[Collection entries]
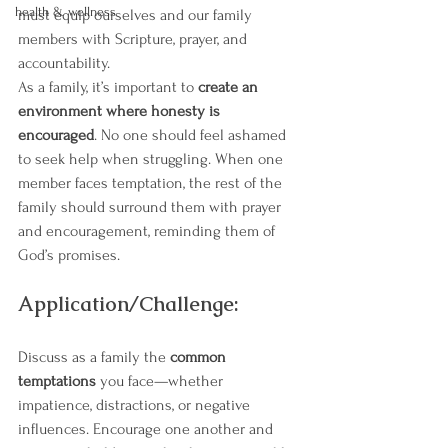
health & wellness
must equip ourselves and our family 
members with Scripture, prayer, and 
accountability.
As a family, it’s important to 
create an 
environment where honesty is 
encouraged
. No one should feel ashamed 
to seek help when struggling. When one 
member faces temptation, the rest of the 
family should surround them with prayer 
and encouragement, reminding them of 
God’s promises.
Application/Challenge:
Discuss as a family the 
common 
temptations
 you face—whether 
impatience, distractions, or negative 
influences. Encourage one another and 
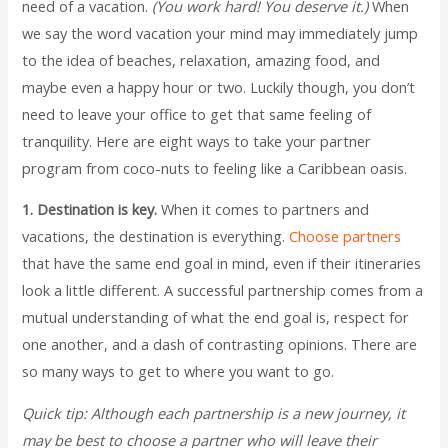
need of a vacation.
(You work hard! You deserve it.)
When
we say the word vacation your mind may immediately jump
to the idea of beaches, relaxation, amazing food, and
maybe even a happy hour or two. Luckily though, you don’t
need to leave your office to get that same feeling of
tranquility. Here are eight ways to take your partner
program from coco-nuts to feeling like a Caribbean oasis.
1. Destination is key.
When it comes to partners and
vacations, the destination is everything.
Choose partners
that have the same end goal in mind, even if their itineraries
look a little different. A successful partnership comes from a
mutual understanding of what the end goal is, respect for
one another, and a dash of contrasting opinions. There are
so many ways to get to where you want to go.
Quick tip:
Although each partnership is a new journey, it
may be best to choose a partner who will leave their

---

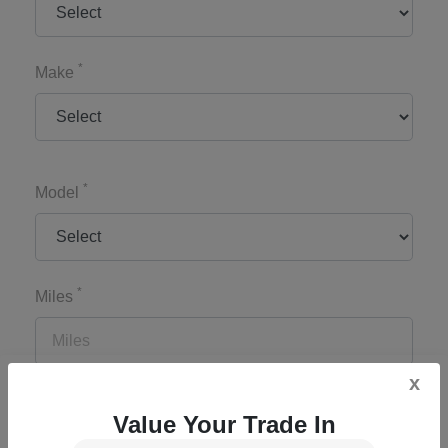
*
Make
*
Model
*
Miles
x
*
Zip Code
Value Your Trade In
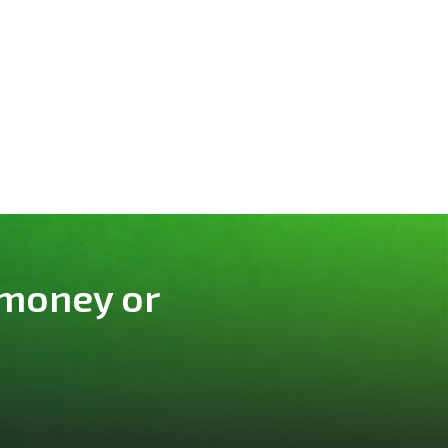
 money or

## Exercise description
Copy out the lines of the data above word for word, beginning with the line that contains "health & wellness" and continuing through the line that contains "influences. Encourage one another and", including both of those lines.

## Your response
health & wellness
must equip ourselves and our family 
members with Scripture, prayer, and 
accountability.
As a family, it’s important to 
create an 
environment where honesty is 
encouraged
. No one should feel ashamed 
to seek help when struggling. When one 
member faces temptation, the rest of the 
family should surround them with prayer 
and encouragement, reminding them of 
God’s promises.
Application/Challenge:
Discuss as a family the 
common 
temptations
 you face—whether 
impatience, distractions, or negative 
influences. Encourage one another and 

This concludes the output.